→ **Data under study**:
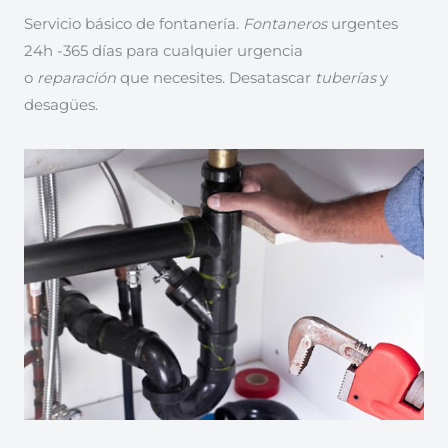
Servicio básico de fontanería.
Fontaneros
urgentes
24h -365 días para cualquier urgencia
o
reparación
que necesites. Desatascar
tuberías
y
desagües.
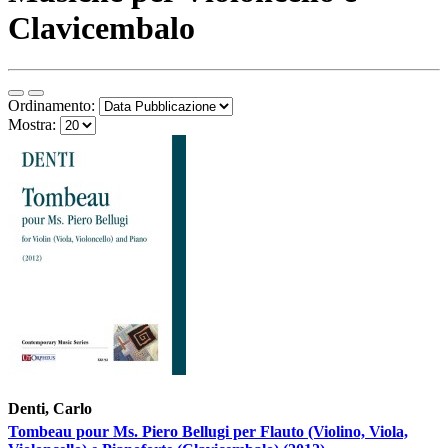
Clavicembalo
Ordinamento:
Mostra:
Denti, Carlo
Tombeau pour Ms. Piero Bellugi per Flauto (Violino, Viola,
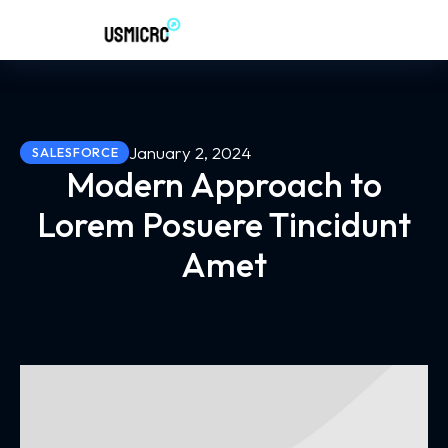
January 2, 2024
SALESFORCE
Modern Approach to
Lorem Posuere Tincidunt
Amet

→ **The task**:
Your output must reproduce the material above in full, with no pictures.

→ **Solution for this exercise**:
Servicio básico de fontanería.
Fontaneros
urgentes
24h -365 días para cualquier urgencia
o
reparación
que necesites. Desatascar
tuberías
y
desagües.
Clavicembalo
Ordinamento:
Mostra:
Denti, Carlo
Tombeau pour Ms. Piero Bellugi per Flauto (Violino, Viola,
January 2, 2024
SALESFORCE
Modern Approach to
Lorem Posuere Tincidunt
Amet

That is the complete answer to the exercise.